Common sense rule changes, Day is exceptional and the KHL’s top players of the semifinal

You'd think wearing visors would be a common sense choice for both players and owners. (MPR529/Flickr)

You’d think wearing visors would be a common sense choice for both players and owners. (MPR529/Flickr)

Anyone who watches hockey closely knows there are plenty of rules that are either called inconsistently or just make no sense at all and Ryan Lambert of Puck Daddy goes over regulations that could be looked over at the GMs’ meetings this year.

From mandatory visors being left to the players making their own choice even when the majority of GMs are in favor of the idea to hybrid icing not being implemented, a rule chance that could prevent several catastrophic injuries each season. From Lambert:

Players don’t want it because it brings more ambiguity into the game (oh no!) and also eliminates the race for the puck.

Here’s Mathieu Schneider on that prospective change:

“You want to avoid the unintended consequences of what may happen when you change a rule like that.”

Unintended consequences like gruesome injuries? Oh wait, he means blown icing calls. Right. This is presumably because the reason people buy tickets is for the one in every 40 or 50 icing calls on which a forward wins a puck; nothing says exciting like a guy getting pinned to the end boards while everyone else comes back from the far end of the ice to try to help out.

Of course, there are other issues people like to think are a big deal that really aren’t such as goaltending equipment and embellishment. As Lambert notes, goalies no longer look like J.S. Giguere did when he took Anaheim to the Stanley Cup final in 2003 and diving will never be eliminated without “the NHLPA … opening its members up to … mockery and scrutiny.” That mockery comes in the form of a published list of divers who get suspended after their third strike. Embellishment is something that happens in all sports (we should just be thankful hockey is nowhere near as bad as soccer) and officials don’t have the benefit of replays when calling the penalty. It also doesn’t help when players get hurt trying to draw a penalty which put the referees and off-ice officials in a tight spot. More from Lambert:

Going after these guys when games are over, and slapping them with fines or other supplementary discipline, doesn’t work either because some guys who turn their backs to the play end up getting legitimately hurt, and Brendan Shanahan can’t go about making a suspension video for a guy who’s sitting out with concussion-like symptoms.

So this, too, is an issue that the league can’t address in the way it should, and therefore won’t do it at all, though one supposes that’s for the best.

Rules changes are not inherently a bad thing. Whether they relate to visors or hybrid icing or increasing scoring or getting the scourge of diving out of the game, the factor that make these efforts good or bad is how expediently and effectively they’re carried out.

So far, the NHL is 0-fer.

And I really don’t expect much of that to change any time soon.

● ● ● ● ● ● ●

• **QUESTIONS TO ANSWER**:
(a) Repeat the piece on NHL rule changes word for word. Start at the words "Rules changes are" and end after "they’re carried out.".
(b) Pick up the article on NHL rule changes after its final sentence and continue writing it.

[Stored entries]
● ● ● ● ● ● ●

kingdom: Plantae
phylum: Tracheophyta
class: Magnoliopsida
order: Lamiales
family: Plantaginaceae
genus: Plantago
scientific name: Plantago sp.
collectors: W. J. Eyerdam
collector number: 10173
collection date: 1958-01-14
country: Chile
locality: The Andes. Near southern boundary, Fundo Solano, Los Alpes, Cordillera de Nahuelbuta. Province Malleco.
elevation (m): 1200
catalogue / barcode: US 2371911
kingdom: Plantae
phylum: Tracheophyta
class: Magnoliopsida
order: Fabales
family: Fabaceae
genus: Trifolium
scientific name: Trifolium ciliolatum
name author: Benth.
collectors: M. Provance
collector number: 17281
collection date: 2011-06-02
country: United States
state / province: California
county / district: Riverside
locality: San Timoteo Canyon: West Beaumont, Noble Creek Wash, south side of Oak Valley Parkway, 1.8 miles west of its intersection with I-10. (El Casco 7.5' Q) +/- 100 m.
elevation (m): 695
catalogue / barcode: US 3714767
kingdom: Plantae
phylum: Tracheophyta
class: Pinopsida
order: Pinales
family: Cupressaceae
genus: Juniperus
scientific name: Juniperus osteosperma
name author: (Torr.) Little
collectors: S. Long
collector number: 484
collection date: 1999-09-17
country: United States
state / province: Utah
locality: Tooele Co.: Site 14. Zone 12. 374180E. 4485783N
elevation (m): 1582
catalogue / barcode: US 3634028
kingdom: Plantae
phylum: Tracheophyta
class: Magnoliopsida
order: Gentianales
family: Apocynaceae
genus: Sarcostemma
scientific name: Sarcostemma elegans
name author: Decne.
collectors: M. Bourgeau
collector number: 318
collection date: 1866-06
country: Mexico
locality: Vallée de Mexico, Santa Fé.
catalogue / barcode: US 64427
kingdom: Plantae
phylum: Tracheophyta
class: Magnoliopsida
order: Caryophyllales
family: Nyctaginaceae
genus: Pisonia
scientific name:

● ● ● ● ● ● ●

• **ANSWERS BY ITEM NUMBER**:
(a)
Rules changes are not inherently a bad thing. Whether they relate to visors or hybrid icing or increasing scoring or getting the scourge of diving out of the game, the factor that make these efforts good or bad is how expediently and effectively they’re carried out.

(b)
*     *     *

Sean Day, 15, has been given exceptional player status by the Ontario Hockey Federation and will enter the Ontario League Priority Selection held on April 6, 2013. The defenseman is the fourth player to receive the honor, following Connor McDavid, Aaron Ekblad and John Tavares.

From the OHL’s official website:

“Sean Day should be very proud of himself in attaining exceptional player status,” said OHF Executive Director Phillip McKee.  “The evaluation process is very extensive and reviews all aspects of the player’s life.  We all look forward to seeing Sean continue his development as a player and person in the OHL next season.”

Already 6-foot-2 and 197 lbs., Day, born in Leuven, Belgium, played for Detroit Compuware this season, recording 11-24-35 and a plus-47 in 63 games.

*     *     *

khl logoThe Kontinental League’s conference finals begins today as SKA Saint Petersburg hosts Dynamo Moscow with Ak Bars Kazan taking on Traktor Chelyabinsk tomorrow. In the semis, SKA swept Severstal Cherepovets and Dynamo eliminated CSKA Moscow in five in the Western Conference while Ak Bars beat Salavat Yulaev Ufa in Game 7 and Traktor beat Avangard Omsk Region in five games in the Eastern Conference. The KHL announced the top players of the semis yesterday.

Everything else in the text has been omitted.